- TRECHO SELECIONADO -
_____
MUTABILIDADE X IMUTABILIDADE
Assim como a sociedade necessita e busca operar avanços e transformações para atender seus anseios, do mesmo modo deve-se comportar o direito, para acompanhar e reger as relações e os passos da sociedade.
Podemos verificar isso na prática, através da técnica da mutação constitucional, utilizada pelo STF para solucionar conflitos de maneira que as normas sejam lidas de acordo com o contemporâneo.
Posto isto, deduzimos que os conceitos também podem sofrer revisitações. Quanto ao serviço público, que é o assunto que ora tratamos, podemos afirmar que seu conceito possui a característica da plasticidade. Explica-se.
O que pode ser considerado serviço público hoje, poderá não ser amanhã. Isso decorre das próprias necessidades da sociedade e das possibilidades do Poder Público, que pode desempenhar certa atividade no regime do serviço público ou pode convertê-la em atividade econômica em sentido estrito, com a alteração do regime jurídico 1.
Em termos constitucionais, para Fernando Dias Menezes de Almeida, a questão parte de critérios políticos, vejamos:
“De fato, na realidade jurídica brasileira, pode-se dizer que foi o constituinte que fixou, por critérios políticos (concepção sobre o papel do Estado...), o que deva ser considerado serviço público. E essa opção, que atualmente se fez e se encontra consagrada na Constituição vigente, pode perfeitamente vir a mudar no futuro, do mesmo modo que já não é a mesma coisa que existiu no passado; também aquilo que hoje é considerado serviço público num dado ordenamento jurídico, pode bem não o ser em outro.” 2
Diante do colocado, pode-se formular a seguinte indagação: Pode um serviço público ser criado por lei? Observamos três correntes na doutrina. A primeira defendida pelos doutrinadores legalistas, como Maria Sylvia Zanella Di Pietro, entendem pela possibilidade desde que hajam disposições constitucionais ou legais autorizativas, pois,
“é o Estado, por meio de lei, que escolhe quais as atividades que, em determinado momento, são consideradas serviços públicos; no direito brasileiro, a própria Constituição faz essa indicação nos arts. 21, incisos X, XI, XII, XV e XXIII, e 25, p. 2º, alterados, respectivamente, pelas Emendas Constitucionais 8 e 5, de 1995; isto exclui a possibilidade de distinguir, mediante critérios objetivos, o serviço público da atividade privada; esta permanecerá como tal enquanto o Estado não assumir como própria.” 3
Para Carlos Ari Sundfeld, deve-se adicionar ainda a previsão constitucional de competência legislativa sobre atividades que se pretende considerar como serviços públicos 4.
_____
- DADOS DE ORIGEM -
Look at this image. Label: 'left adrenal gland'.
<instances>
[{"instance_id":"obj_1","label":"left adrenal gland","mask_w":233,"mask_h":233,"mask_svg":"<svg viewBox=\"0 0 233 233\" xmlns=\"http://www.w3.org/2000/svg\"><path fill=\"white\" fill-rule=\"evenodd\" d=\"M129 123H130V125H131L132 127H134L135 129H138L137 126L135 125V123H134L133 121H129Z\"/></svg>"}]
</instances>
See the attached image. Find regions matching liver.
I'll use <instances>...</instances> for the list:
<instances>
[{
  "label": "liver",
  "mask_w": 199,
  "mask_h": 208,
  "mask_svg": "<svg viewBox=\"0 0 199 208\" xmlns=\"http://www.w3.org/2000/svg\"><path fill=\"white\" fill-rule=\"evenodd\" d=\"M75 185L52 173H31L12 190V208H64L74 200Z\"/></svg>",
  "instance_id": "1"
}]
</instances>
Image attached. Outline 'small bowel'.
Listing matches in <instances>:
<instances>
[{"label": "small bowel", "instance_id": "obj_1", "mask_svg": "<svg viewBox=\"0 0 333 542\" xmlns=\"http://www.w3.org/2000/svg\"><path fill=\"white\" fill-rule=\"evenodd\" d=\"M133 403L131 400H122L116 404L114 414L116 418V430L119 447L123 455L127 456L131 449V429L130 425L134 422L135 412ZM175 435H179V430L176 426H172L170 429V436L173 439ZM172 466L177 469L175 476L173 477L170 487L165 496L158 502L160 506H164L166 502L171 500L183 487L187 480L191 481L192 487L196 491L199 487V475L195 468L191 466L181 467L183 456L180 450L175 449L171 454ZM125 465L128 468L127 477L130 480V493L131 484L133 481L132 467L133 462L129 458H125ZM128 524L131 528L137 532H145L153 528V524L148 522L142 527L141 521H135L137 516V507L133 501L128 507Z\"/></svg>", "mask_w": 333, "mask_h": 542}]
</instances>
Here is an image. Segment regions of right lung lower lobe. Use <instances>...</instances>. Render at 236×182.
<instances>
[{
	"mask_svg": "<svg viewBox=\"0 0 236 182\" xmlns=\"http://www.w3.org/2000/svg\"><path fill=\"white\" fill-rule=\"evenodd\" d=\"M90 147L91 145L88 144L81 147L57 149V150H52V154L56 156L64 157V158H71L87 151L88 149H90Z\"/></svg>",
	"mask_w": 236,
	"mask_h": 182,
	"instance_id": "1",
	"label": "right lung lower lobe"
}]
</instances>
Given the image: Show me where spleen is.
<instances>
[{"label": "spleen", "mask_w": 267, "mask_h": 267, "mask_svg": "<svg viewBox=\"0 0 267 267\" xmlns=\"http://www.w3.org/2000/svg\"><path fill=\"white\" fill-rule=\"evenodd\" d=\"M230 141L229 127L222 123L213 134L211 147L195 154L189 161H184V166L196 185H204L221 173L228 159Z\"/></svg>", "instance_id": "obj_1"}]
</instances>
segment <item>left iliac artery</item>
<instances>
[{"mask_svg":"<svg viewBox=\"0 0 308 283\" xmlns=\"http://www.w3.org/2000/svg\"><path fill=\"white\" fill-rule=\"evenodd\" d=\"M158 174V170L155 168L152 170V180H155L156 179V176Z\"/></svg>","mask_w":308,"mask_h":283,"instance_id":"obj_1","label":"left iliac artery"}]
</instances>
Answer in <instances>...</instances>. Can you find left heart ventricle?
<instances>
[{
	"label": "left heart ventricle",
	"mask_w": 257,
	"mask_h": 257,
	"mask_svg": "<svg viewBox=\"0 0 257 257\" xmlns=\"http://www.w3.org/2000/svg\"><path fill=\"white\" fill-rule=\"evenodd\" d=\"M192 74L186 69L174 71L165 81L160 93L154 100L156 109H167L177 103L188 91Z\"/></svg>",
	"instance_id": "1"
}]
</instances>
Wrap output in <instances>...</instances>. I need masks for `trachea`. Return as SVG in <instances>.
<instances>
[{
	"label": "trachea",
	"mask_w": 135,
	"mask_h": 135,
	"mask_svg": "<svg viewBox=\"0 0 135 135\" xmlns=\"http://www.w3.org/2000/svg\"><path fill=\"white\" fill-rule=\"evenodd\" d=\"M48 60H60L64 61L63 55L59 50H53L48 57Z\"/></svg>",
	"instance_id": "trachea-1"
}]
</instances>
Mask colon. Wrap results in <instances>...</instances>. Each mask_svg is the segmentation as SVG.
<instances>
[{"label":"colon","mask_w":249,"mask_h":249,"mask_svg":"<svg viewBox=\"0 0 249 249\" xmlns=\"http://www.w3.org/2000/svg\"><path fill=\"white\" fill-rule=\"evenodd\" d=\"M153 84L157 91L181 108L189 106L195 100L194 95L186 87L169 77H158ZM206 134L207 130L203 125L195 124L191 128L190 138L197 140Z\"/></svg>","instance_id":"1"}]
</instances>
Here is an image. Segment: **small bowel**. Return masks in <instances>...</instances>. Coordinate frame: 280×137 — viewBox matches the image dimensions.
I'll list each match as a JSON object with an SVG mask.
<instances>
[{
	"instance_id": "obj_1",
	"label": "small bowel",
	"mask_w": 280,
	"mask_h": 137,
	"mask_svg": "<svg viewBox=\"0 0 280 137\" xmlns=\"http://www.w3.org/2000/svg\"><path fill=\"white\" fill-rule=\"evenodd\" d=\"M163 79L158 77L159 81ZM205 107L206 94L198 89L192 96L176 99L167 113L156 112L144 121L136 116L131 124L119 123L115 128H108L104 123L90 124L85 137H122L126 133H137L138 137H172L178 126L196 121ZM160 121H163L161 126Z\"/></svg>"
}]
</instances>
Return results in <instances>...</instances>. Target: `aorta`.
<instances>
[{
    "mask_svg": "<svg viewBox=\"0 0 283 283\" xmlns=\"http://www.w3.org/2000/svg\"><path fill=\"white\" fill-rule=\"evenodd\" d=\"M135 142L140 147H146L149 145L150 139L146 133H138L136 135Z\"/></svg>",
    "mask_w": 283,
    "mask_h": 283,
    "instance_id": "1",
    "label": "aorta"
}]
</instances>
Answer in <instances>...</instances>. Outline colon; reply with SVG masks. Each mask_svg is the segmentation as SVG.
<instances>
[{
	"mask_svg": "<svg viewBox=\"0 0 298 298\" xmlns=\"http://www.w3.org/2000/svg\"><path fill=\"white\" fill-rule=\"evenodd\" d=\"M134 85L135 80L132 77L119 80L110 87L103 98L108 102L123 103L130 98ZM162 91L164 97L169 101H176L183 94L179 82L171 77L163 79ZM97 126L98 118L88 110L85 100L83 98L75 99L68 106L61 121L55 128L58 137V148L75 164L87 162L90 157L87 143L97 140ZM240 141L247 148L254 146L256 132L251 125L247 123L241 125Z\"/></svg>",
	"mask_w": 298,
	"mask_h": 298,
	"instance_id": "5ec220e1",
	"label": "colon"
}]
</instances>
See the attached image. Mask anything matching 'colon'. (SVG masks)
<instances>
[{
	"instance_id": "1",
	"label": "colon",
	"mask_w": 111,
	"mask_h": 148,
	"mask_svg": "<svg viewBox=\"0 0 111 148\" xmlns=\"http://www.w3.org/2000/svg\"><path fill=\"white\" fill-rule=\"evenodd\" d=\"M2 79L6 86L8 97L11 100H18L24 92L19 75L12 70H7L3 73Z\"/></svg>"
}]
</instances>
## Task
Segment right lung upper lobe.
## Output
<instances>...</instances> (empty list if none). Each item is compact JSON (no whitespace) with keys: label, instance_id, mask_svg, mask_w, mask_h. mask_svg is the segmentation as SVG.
_____
- LISTA DE TAREFAS -
[1] Copie do trecho sobre serviço público a parte que começa em "MUTABILIDADE X IMUTABILIDADE" e vai até "com o contemporâneo.".
[2] Localize e copie cada uma das linhas que contêm a palavra "segmentation", levando em conta maiúsculas e minúsculas.
O trecho e as linhas são materiais independentes entre si.

- RESPOSTAS DAS TAREFAS -
[1]
MUTABILIDADE X IMUTABILIDADE
Assim como a sociedade necessita e busca operar avanços e transformações para atender seus anseios, do mesmo modo deve-se comportar o direito, para acompanhar e reger as relações e os passos da sociedade.
Podemos verificar isso na prática, através da técnica da mutação constitucional, utilizada pelo STF para solucionar conflitos de maneira que as normas sejam lidas de acordo com o contemporâneo.

[2]
Mask colon. Wrap results in <instances>...</instances>. Each mask_svg is the segmentation as SVG.
Answer in <instances>...</instances>. Outline colon; reply with SVG masks. Each mask_svg is the segmentation as SVG.
<instances>...</instances> (empty list if none). Each item is compact JSON (no whitespace) with keys: label, instance_id, mask_svg, mask_w, mask_h. mask_svg is the segmentation as SVG.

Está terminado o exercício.